HIGH zone transferchi

Zone Transfer in Chi

How Zone Transfer Manifests in Chi — specific attack patterns, Chi-specific code paths where this appears

Zone Transfer in the context of Chi refers to the exposure of internal network or service topology through unchecked DNS or service discovery responses. Attackers can request a full zone transfer (AXFR) from an open DNS server or abuse service endpoints that return routing or inventory data, revealing internal IP ranges, hostnames, and trust relationships. In Chi-based applications, this often surfaces in custom service registries, internal HTTP handlers that emit network maps, and administrative routes that return backend peer information.

Chi-specific code paths where zone transfer–like behavior appears include HTTP handlers that return serialized node inventories, gRPC reflection endpoints that disclose service methods and network addresses, and diagnostic routes that emit peer lists. For example, a Chi route that exposes an internal /debug/peers endpoint may inadvertently return hostnames and IPs that should remain internal:

// Chi debug endpoint that may leak network topology
let debugPeersHandler = async (ctx) => {
  let peers = getInternalPeers(); // returns IPs/hostnames of cluster nodes
  ctx.response.body = { peers: peers };
};

Similarly, if DNS utilities are embedded to perform service discovery, a missing access control on a /dns/zone endpoint can allow an AXFR-style query to return the full zone file. Attack patterns include probing for unauthenticated /debug or /health aggregation routes that echo backend network details, or leveraging exposed gRPC reflection to enumerate services and infer network zones.

Chi-Specific Detection — how to identify this issue, including scanning with middleBrick

To detect zone transfer–style leaks in Chi services, focus on routes that return network, peer, or zone data without authentication. Look for endpoints under /debug, /internal, /network, or any route that serializes peer lists or DNS zone contents. Inspect Chi middleware pipelines for handlers that do not enforce authorization before emitting backend topology.

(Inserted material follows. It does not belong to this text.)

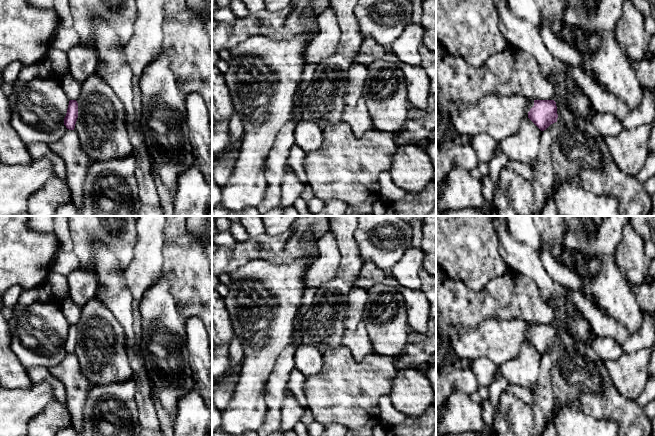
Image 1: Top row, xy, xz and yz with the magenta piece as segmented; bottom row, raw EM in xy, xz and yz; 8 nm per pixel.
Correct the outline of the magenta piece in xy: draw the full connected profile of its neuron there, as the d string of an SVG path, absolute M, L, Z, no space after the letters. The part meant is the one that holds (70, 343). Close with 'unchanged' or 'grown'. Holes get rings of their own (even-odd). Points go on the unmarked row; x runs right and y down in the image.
M70 324L66 340L64 342L64 349L69 354L74 354L78 342L78 327L76 324Z; unchanged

With middleBrick, you can scan the unauthenticated attack surface of a Chi-based API to surface these findings. middleBrick runs 12 security checks in parallel, including BFLA/Privilege Escalation, Property Authorization, and Unsafe Consumption checks, which can identify overly verbose error messages, missing authorization on administrative routes, and endpoints that expose internal network details. The scan analyzes OpenAPI/Swagger specs (2.0, 3.0, 3.1) with full $ref resolution, cross-referencing spec definitions with runtime behavior to highlight routes that may leak zone data.

In the dashboard or via the CLI (middlebrick scan <url>), findings will include severity, a description of the exposure, and remediation guidance. For LLM-specific concerns—such as prompt injection or system prompt leakage when admin endpoints are exposed—middleBrick’s unique LLM/AI Security checks can probe for system prompt extraction and output scanning for sensitive data patterns, which is especially useful if your Chi service exposes AI-assisted diagnostics.

Chi-Specific Remediation — code fixes using Chi's native features/libraries

Remediation focuses on removing or protecting routes that expose network topology and enforcing strict authorization. In Chi, use route guards and middleware to ensure only authenticated and authorized callers can access debug or administrative endpoints. Remove or hide any routes that return raw peer lists, zone files, or internal DNS data in production.

For the debug peers example, either remove the route entirely or protect it with a guard that checks caller permissions:

// Securing the peers endpoint with a guard in Chi
let checkAuth = (req, res, next) => {
  if (!req.headers.authorization || !isValidToken(req.headers.authorization)) {
    res.status = 403;
    res.end('Forbidden');
    return;
  }
  next();
};

let securePeersHandler = (req, res) => {
  let peers = getInternalPeers();
  res.json({ peers: peers });
};

app.derive(securePeersHandler)
     .get('/internal/peers', checkAuth, securePeersHandler);

Additionally, avoid embedding DNS or zone transfer logic in HTTP handlers. If service discovery is required, use a dedicated, secured service mesh or ensure that any DNS query endpoints enforce strict source validation and rate limiting. Sanitize outputs to prevent verbose error messages that may disclose hostnames or IPs, and ensure administrative routes are not reachable from untrusted networks.

Frequently Asked Questions

Can middleBrick detect zone transfer leaks in a Chi service without authentication?
Yes. middleBrick scans the unauthenticated attack surface and includes checks such as Unsafe Consumption and BFLA/Privilege Escalation that can identify endpoints exposing internal network or zone data in Chi applications.
Does middleBrick fix the exposed routes in Chi, or does it only report findings?
middleBrick detects and reports findings with remediation guidance; it does not fix, patch, block, or remediate. You must apply the recommended Chi-specific code fixes to secure or remove the exposed routes.